> [DOCUMENT SEGMENT]:
- How to compute output referred cascaded headroom?
- How to compute cumulative headroom for the entire RF chain?
- What is gain adjusted C_HDRM measurement?
- How to compute amount of compressed gain for the system?
C_HDRM measurement falls under the RF Budget cascaded measurement category and is used in the computation of the difference between individual element input power level and the element's input 1 dB gain compression level. This measurement is expressed as:
C_HDRM = Input P1dBm - Input Power (dBm)
To emphasize the measurement definition, C_HDRM is an element-by-element measurement, not an overall cumulative system measurement.
A typical level diagram vs. RF stage may look like:
The blue trace is the signal power at each node, the red trace is the 1 dB output compression level at each node in the RF chain. The magenta trace is the C_HDRM measurement highlighting the fact that the headroom is for each individual stage, not a cumulative system measurement. Also note that the C_HDRM is specified at the input of the blocks that have gain compression (the two amplifier blocks in this example).
How to Compute Output Referred Headroom
Amplifiers are normally specified with output P1dB, not input P1dB. The relationship between input 1dB gain compression level and output gain compression level is 1 dB. The following graph of swept power illustrates this concept:
The measurement is that of a single amplifier with gain of 10 dB and an output gain compression level of +10 dBm. The blue trace is normalized gain with the marker, m2, set at the power level where the gain drops by 1 dB. The red trace is the amplifier output power and the magenta trace is the amplifier input power.

> [DATASET CONTENT]:
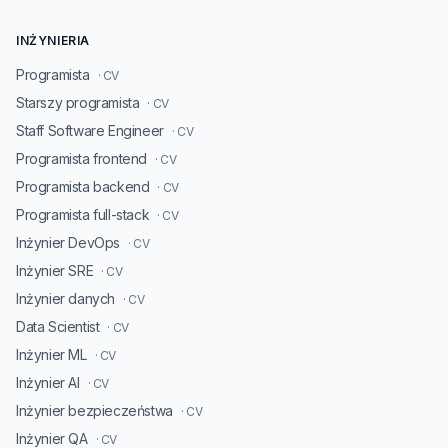
INŻYNIERIA
Programista
· CV
Starszy programista
· CV
Staff Software Engineer
· CV
Programista frontend
· CV
Programista backend
· CV
Programista full-stack
· CV
Inżynier DevOps
· CV
Inżynier SRE
· CV
Inżynier danych
· CV
Data Scientist
· CV
Inżynier ML
· CV
Inżynier AI
· CV
Inżynier bezpieczeństwa
· CV
Inżynier QA
· CV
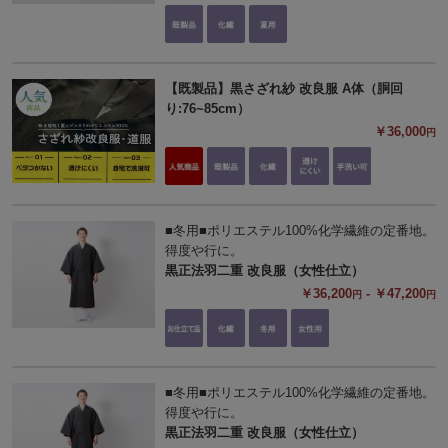
【既製品】黒さざれ紗 改良服 A体（胴回
り:76~85cm）
￥36,000
円
■冬用■ポリエステル100%化学繊維の定番地。
得度や行に。
黒正法羽二重 改良服（女性仕立）
￥36,200
- ￥47,200
円
円
■冬用■ポリエステル100%化学繊維の定番地。
得度や行に。
黒正法羽二重 改良服（女性仕立）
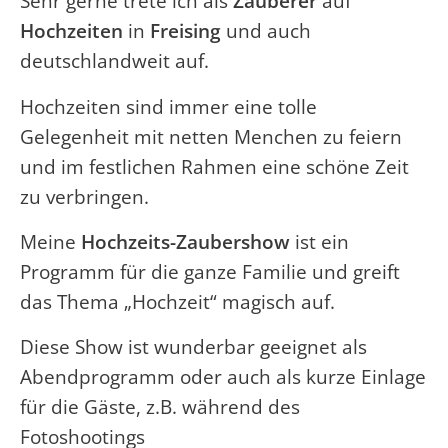
Sehr gerne trete ich als
Zauberer
auf
Hochzeiten
in
Freising
und auch
deutschlandweit auf.
Hochzeiten sind immer eine tolle
Gelegenheit mit netten Menchen zu feiern
und im festlichen Rahmen eine schöne Zeit
zu verbringen.
Meine
Hochzeits-Zaubershow
ist ein
Programm für die ganze Familie und greift
das Thema „Hochzeit“ magisch auf.
Diese Show ist wunderbar geeignet als
Abendprogramm oder auch als kurze Einlage
für die Gäste, z.B. während des
Fotoshootings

> [JOB A]: Print the headroom passage verbatim, everything from "- How to compute amount" down to "overall cumulative system measurement.".
> [JOB B]: Output all lines of the listing above without any changes, leaving out the picture markers.

> [EXPECTED ANSWER A]:
- How to compute amount of compressed gain for the system?
C_HDRM measurement falls under the RF Budget cascaded measurement category and is used in the computation of the difference between individual element input power level and the element's input 1 dB gain compression level. This measurement is expressed as:
C_HDRM = Input P1dBm - Input Power (dBm)
To emphasize the measurement definition, C_HDRM is an element-by-element measurement, not an overall cumulative system measurement.

> [EXPECTED ANSWER B]:
INŻYNIERIA
Programista
· CV
Starszy programista
· CV
Staff Software Engineer
· CV
Programista frontend
· CV
Programista backend
· CV
Programista full-stack
· CV
Inżynier DevOps
· CV
Inżynier SRE
· CV
Inżynier danych
· CV
Data Scientist
· CV
Inżynier ML
· CV
Inżynier AI
· CV
Inżynier bezpieczeństwa
· CV
Inżynier QA
· CV
【既製品】黒さざれ紗 改良服 A体（胴回
り:76~85cm）
￥36,000
円
■冬用■ポリエステル100%化学繊維の定番地。
得度や行に。
黒正法羽二重 改良服（女性仕立）
￥36,200
- ￥47,200
円
円
■冬用■ポリエステル100%化学繊維の定番地。
得度や行に。
黒正法羽二重 改良服（女性仕立）
Sehr gerne trete ich als
Zauberer
auf
Hochzeiten
in
Freising
und auch
deutschlandweit auf.
Hochzeiten sind immer eine tolle
Gelegenheit mit netten Menchen zu feiern
und im festlichen Rahmen eine schöne Zeit
zu verbringen.
Meine
Hochzeits-Zaubershow
ist ein
Programm für die ganze Familie und greift
das Thema „Hochzeit“ magisch auf.
Diese Show ist wunderbar geeignet als
Abendprogramm oder auch als kurze Einlage
für die Gäste, z.B. während des
Fotoshootings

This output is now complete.